### Dataset records

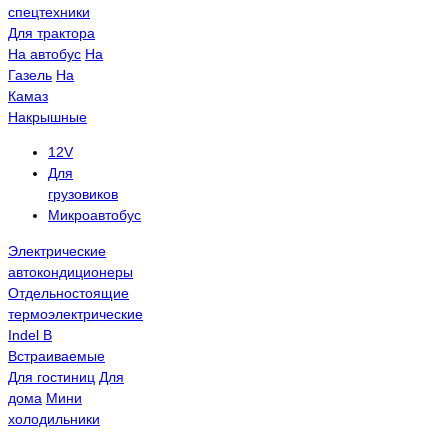
спецтехники
Для трактора
На автобус
На
Газель
На
Камаз
Накрышные
12V
Для
грузовиков
Микроавтобус
Электрические
автокондиционеры
Отдельностоящие
термоэлектрические
Indel B
Встраиваемые
Для гостиниц
Для
дома
Мини
холодильники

######

What to produce. Return the full listing exactly as it appears above, without its pictures.

Answer.
спецтехники
Для трактора
На автобус
На
Газель
На
Камаз
Накрышные
12V
Для
грузовиков
Микроавтобус
Электрические
автокондиционеры
Отдельностоящие
термоэлектрические
Indel B
Встраиваемые
Для гостиниц
Для
дома
Мини
холодильники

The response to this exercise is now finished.